We can only hope that iran doesn't know how to use it.
[QUOTE=FunkyHippo;26045639]We can only hope that iran doesn't know how to use it.[/QUOTE] Iran isn't the issue. If these were, which they are not, dangerous, then Burma is the issue. Iran and Syria would never do something stupid.
"banned nuclear [I]and ballistic[/I] equipment to Iran, [B]Syria and Myanmar[/B]" Some serious selective reading up in here.
Democratic peoples republic HAHAHA, OH WOW. Those words just spell "FASCIST". Fascist, NOT COMMUNIST. Anyway Modern China Best China
[QUOTE=POLOPOZOZO;26045712]"banned nuclear [I]and ballistic[/I] equipment to Iran, [B]Syria and Myanmar[/B]" Some serious selective reading up in here.[/QUOTE] "ballistic missile-related equipment", "related equipment" could be anything.

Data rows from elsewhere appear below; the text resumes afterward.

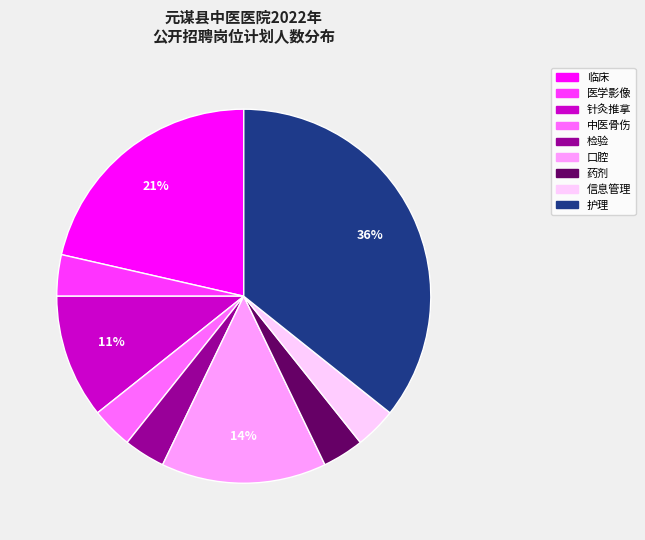

Is it true that 临床 is 21% of the pie?

True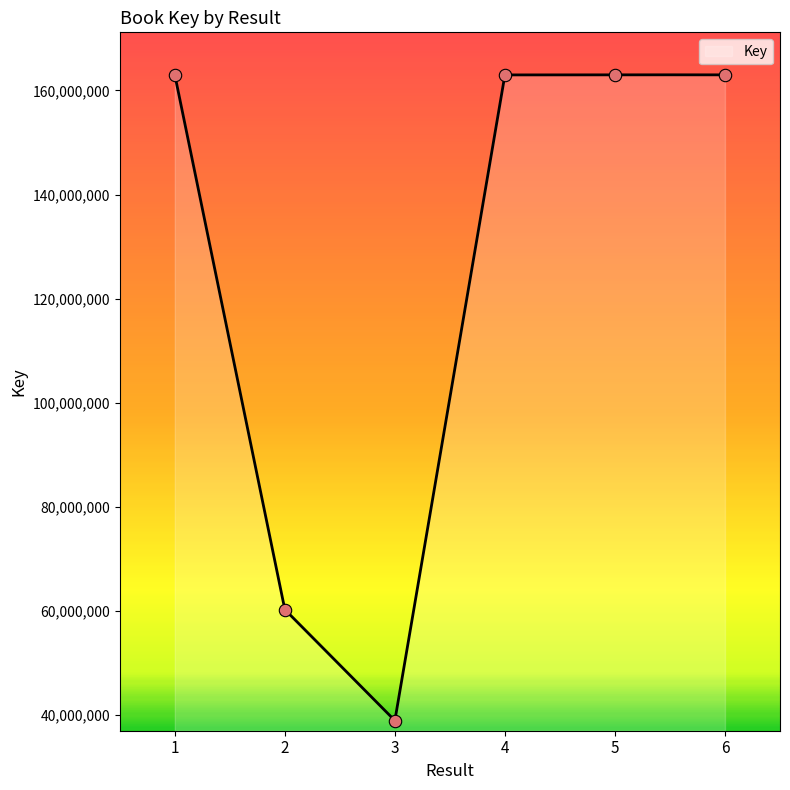

Between 1 and 4, which is larger?

1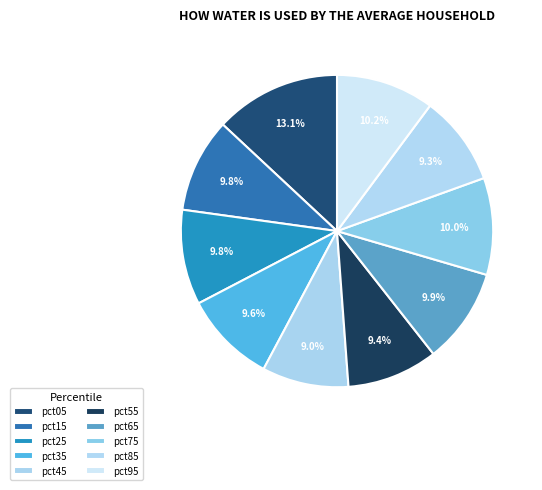

To the nearest percent, what is the difference between the pct05 and pct55 slice percentages?

4%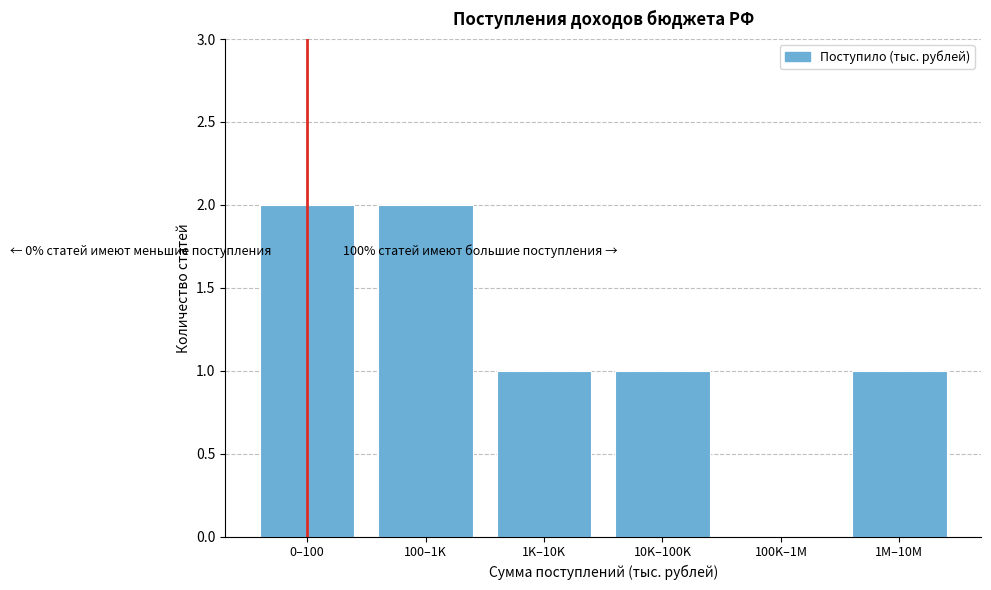

Reading left to right, list all the values displayed in this chart.

0–100=2	100–1K=2	1K–10K=1	10K–100K=1	100K–1M=0	1M–10M=1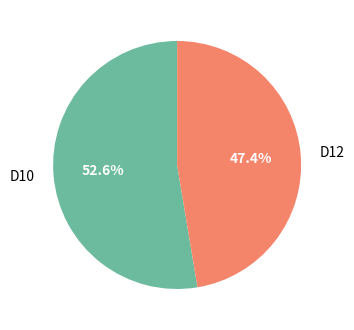

True or false: D10 accounts for 46% of the total.

False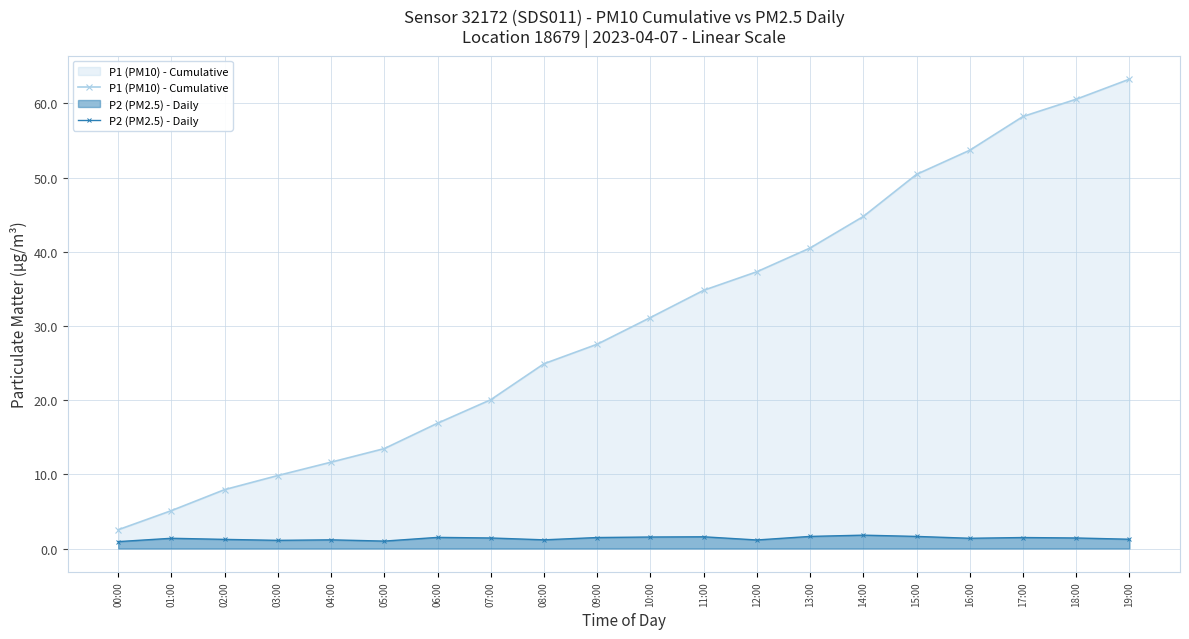

At which label does P2 (PM2.5) - Daily reach its peak?

14:00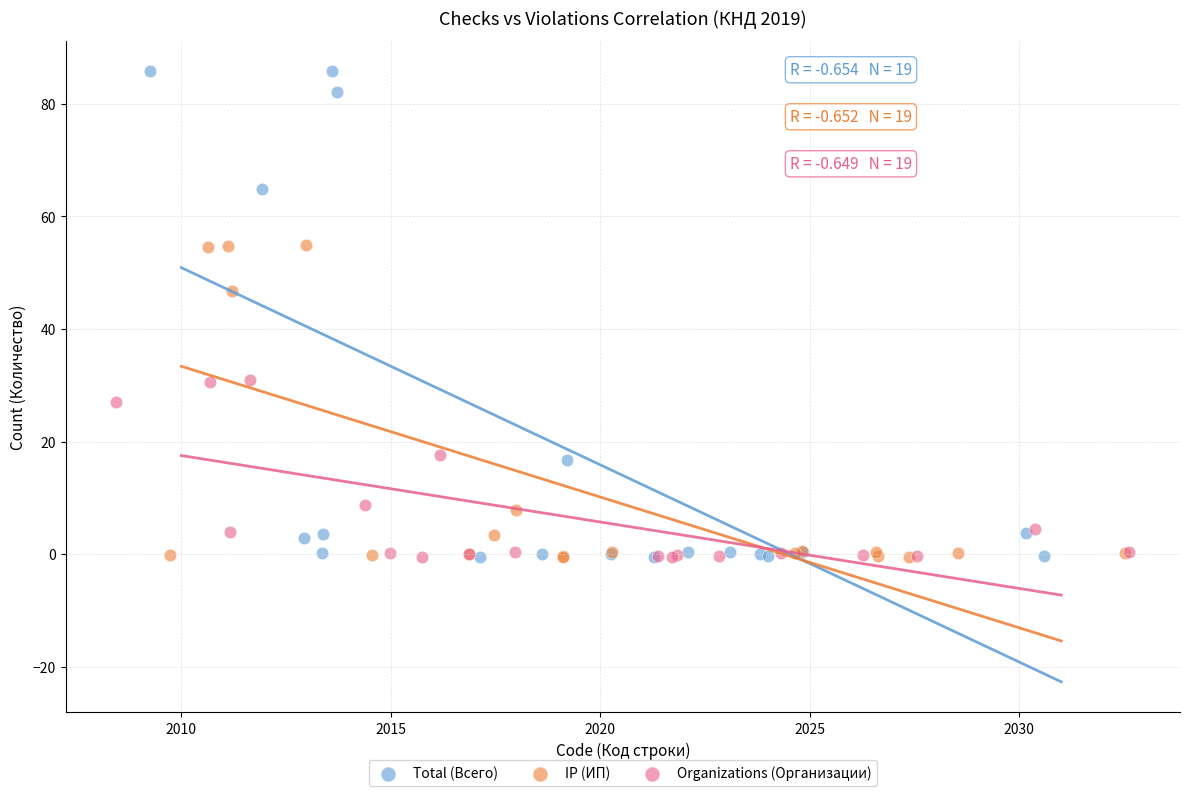

Which series has the widest spread of Y values?

Total (Всего)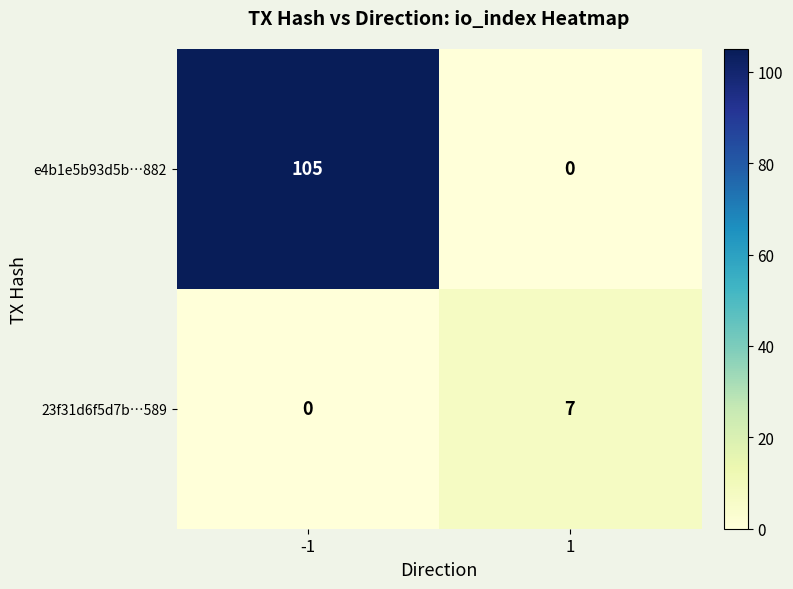

How many distinct data groups are displayed?

2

[QUOTE=marlkarxv2;26045760]"ballistic missile-related equipment", "related equipment" could be anything.[/QUOTE] Along with the secrecy, refusal to allow international oversight, and connections to rogue totalitarian states you'd think it's not the best idea to give them the benefit of the doubt but ok nvm.
[QUOTE=POLOPOZOZO;26045889]rogue totalitarian states you'd think it's not the best idea to give them the benefit of the doubt but ok nvm.[/QUOTE] syria and iran are multi-party states ok syria has good international relations
[QUOTE=DanTehMan;26043902]I'm trying to think of a recent event where the UN HAS actually stepped in, but I can't think of one. What are they good for?[/QUOTE] Most of the humanitarian efforts that a lot of the countries help out with. One of the more recent events I believe was in Somalia and Haiti.
[QUOTE=Bomber9900;26046095]Most of the humanitarian efforts that a lot of the countries help out with. One of the more recent events I believe was in Somalia and Haiti.[/QUOTE] I think Kosovo would be the latest example, but I'm not sure. Disregard that, Haiti was 2001.